After her last series of nail problems, I thought we might be done with agility. But she came back to competition in October 2008, and immediately started getting double Qs again. Our Nov-Dec trials at Rancho Murieta were some of our best ever. Finally, we seemed poised to clinch our MACH.
On our last day at Rancho Murieta 6 weeks ago, a curious thing happened. Touki refused the table. I didn't think much of it until a few weeks later, when she refused the table in Santa Rosa. The next day, she refused it again.
Shortly after that, I turned her too sharply onto the dogwalk in practice, and she slipped off. She refused to go back on it. I had a followup practice session where I got her on it again, but she wasn't performing it normally.

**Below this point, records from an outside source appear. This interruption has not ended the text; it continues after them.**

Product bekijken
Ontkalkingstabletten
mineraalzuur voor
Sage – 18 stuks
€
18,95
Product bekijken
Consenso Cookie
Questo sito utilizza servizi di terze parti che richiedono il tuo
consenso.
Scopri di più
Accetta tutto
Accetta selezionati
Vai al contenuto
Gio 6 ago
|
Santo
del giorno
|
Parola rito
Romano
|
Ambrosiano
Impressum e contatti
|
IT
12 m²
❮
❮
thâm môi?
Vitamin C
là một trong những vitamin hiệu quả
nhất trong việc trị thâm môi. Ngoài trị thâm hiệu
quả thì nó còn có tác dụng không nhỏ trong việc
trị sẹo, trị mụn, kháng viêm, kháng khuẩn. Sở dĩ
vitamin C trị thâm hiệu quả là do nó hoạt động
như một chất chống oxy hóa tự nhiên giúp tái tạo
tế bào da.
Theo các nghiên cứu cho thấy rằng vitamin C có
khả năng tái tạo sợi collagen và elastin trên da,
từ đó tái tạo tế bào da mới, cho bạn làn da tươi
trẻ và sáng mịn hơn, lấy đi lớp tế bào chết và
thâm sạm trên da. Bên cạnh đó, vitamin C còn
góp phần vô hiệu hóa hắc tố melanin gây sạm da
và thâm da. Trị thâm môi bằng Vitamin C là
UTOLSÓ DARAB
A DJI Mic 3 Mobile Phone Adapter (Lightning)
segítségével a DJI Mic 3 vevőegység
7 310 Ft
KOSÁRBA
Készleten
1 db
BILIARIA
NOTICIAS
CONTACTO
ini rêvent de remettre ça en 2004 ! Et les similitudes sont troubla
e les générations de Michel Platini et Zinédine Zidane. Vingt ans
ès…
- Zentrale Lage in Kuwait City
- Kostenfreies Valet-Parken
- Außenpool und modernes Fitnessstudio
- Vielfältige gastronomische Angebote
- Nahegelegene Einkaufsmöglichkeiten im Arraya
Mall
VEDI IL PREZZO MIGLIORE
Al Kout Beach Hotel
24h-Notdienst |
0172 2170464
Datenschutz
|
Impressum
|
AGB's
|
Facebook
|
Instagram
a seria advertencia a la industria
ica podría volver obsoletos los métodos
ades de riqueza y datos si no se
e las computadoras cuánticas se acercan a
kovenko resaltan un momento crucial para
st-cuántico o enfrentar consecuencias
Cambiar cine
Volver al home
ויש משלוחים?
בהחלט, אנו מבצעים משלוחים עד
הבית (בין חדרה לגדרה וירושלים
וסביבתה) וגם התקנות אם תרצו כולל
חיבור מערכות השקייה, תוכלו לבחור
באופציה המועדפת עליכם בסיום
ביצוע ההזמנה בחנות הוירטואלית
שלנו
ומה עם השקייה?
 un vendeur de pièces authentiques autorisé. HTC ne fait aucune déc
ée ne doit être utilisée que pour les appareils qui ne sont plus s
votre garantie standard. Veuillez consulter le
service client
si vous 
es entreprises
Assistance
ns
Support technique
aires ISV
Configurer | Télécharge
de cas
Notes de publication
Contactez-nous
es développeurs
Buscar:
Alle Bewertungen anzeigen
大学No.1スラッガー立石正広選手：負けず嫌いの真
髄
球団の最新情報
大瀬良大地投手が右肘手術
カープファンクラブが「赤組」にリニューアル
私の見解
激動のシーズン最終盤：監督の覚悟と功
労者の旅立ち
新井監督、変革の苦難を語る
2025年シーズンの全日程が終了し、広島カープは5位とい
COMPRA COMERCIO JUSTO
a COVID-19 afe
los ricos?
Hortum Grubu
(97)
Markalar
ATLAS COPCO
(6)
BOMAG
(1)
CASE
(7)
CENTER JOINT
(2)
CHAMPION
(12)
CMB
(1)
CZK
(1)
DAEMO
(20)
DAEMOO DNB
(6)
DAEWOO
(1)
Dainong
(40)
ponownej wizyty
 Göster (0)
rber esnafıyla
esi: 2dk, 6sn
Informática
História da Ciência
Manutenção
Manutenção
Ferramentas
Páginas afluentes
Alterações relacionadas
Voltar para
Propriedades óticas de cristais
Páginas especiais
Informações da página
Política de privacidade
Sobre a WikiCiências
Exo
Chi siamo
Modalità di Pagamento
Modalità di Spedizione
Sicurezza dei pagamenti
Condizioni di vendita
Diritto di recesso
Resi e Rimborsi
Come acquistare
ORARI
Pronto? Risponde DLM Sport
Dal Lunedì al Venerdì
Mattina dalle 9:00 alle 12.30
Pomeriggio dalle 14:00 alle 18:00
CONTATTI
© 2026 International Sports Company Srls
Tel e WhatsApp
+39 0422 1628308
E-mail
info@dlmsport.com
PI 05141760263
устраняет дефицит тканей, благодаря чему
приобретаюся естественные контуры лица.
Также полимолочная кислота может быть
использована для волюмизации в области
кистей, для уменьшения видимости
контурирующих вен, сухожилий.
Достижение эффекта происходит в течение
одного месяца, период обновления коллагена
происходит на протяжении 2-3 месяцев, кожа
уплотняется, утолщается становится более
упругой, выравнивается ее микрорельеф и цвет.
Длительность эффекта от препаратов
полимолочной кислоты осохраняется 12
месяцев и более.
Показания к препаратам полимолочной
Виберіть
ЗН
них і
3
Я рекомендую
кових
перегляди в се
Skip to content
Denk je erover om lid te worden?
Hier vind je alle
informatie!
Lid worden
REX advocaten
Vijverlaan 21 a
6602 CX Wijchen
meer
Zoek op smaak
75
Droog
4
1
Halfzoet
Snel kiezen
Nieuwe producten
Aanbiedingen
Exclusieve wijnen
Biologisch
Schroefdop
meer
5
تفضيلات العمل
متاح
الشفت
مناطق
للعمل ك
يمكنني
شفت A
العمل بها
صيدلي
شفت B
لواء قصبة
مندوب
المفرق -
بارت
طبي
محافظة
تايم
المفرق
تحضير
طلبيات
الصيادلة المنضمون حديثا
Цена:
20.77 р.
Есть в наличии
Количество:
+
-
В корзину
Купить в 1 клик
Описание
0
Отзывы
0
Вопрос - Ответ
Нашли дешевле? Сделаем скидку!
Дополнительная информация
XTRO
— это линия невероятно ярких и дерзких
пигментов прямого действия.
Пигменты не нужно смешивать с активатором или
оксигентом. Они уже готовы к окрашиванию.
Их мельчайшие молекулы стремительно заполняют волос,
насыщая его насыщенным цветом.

She would hesitate, and then fling herself forward like she was trying to get it over with as fast as possible to get to the meat on the other side. In our next practice session, she went over the dogwalk exactly once. After that, she stood there and looked at it. Then she started refusing the A-Frame.
Touki is far-sighted, and that affects her depth perception. Since her last eye exam 2 years ago, I've been keeping my fingers crossed that her eyesight would hold out long enough for her to finish her MACH. But alas, time seems to be running out on us. She was recently examined by a chiropractor who pronounced Touki the most sound dog she had seen in months. Her joints and her back seem fine. She's jumping and weaving well. She just doesn't want to go on the contacts. In talking to other people, this seems to be a common phenomenon--middle-aged dogs who start refusing contacts because of deteriorating eyesight.
Needless to say, the irony is not lost on me that while I've been worrying about Trevor's eyesight because of his PRA, Touki's worsening eyesight might be ending her agility career at age 7. Yup, got it, universe. IRONY. You can stop hitting me over the head with a 2x4 now.
I'll get her eyes tested again. I'll consider corrective lenses (yes! they have them for dogs), but somehow I don't think that jabbing my fingers into Touki's eyes is going to improve her enthusiasm for agility too much. We'll still do jumpers in the hopes of getting our points some day. I'll keep trying to get Touki back on the contacts. But deep down, I kind of feel like she's telling me "Who cares if we can see the summit from here? It's time to turn around, Mom."
Touki never asked to go to Everest. But she pushed herself to perform way outside of her comfort zone because she wanted to be with me. In the process she taught me everything I know about agility and dog training. Thank you, my sweetheart. I love you.